Extracted text:
------------------------------

Saturday 5 December 2015

Why don't you just asked the people who lived it before making your assumptions? : Centre Cultural Tejidos Cotzal Fair Trade

November 23:
                Our next stop after 'Movimiento de Desarraigados'   was Cotzal to visit some families and what initiative they are working together for their community. Our first stop was what looked like a gated school. In fact, it is an ongoing project for indigenous Widow Weavers affected by the bloody civil war.  It is a cooperative and sells handicrafts typical of the Ixil region ( Cooperative Y Venta de artesanias tipicas de la region Ixil). The project is located in the Centre Cultural Tejidos Cotzal Fair Trade building, and within the next year they will have it completed as a place of eco-tourism specifically a place for travellers to stay. We were met by Pedro and two women, one 12 and the other in her late 70s.  Pedro was approached by the the two women, who are the founders, to be their spokesperson. For us he translated Ixchil to Spanish. to understand why this cooperative is so important to this community, you have to consider the historical-cultural separations and gender roles held strong in Guatemala. Recall my discussion of the machisto and marianismo gender roles which hold men and women in, most often, dangerous positions of aggressive and powerful versus meek and powerless. We have seen this trend around the world, across history. Due to this gender role separation, only men worked with outside and women in the house. And when you lose thousands of men targeted during the war, women are left helpless. They are unable to tend to property or provide for the rest of the family, especially in the rural and isolated areas. So when families lose the males in the family, or are stuck hiding and running away from the violence, women are (I use present tense as this is still a continuous issue around the world) never taught  how to live and provide for themselves as the rest of their families left behind. This is what this cooperative attempts to alleviate. They train the local women and provide an avenue for them to make their own money, in a way they can afford. Other than their skill in weaving these incredibly detailed and beautiful materials, they teach each other how to work the land, purchasing seeds, so they can pass it on to the next generations. That is where the eco-tourism is about to come in so travellers can experience 100% locally grown and made products.

------------------------------

Problem to solve: According to the blog post above about the Cotzal weaving cooperative, why were women left helpless when thousands of men were killed in the war? Answer in one to three sentences.

Supplied records:

------------------------------

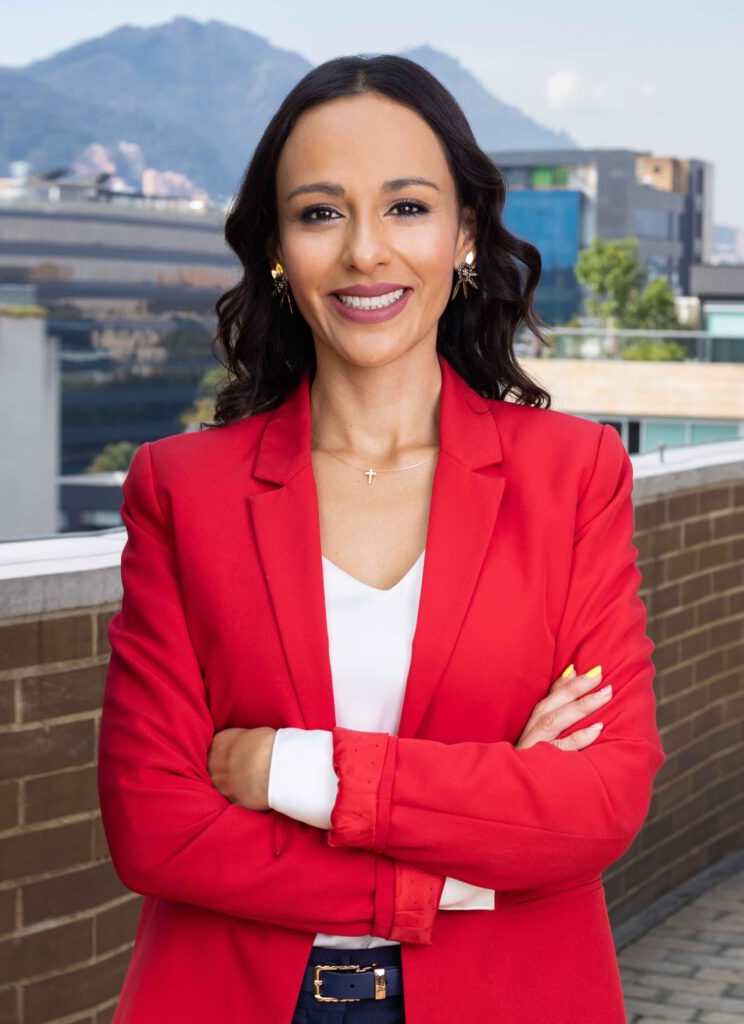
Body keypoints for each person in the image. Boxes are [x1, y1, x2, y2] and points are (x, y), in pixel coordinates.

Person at [98, 54, 665, 1024]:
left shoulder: (573, 477)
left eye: (406, 207)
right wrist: (459, 861)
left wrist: (287, 771)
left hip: (510, 997)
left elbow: (598, 802)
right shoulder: (182, 490)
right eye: (322, 212)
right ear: (278, 248)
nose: (367, 251)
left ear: (465, 232)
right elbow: (156, 827)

------------------------------

Worked solution: Strict gender roles meant that only men worked outside while women worked in the house. When the men were lost, the women could not tend property or provide for the rest of the family, especially in rural and isolated areas.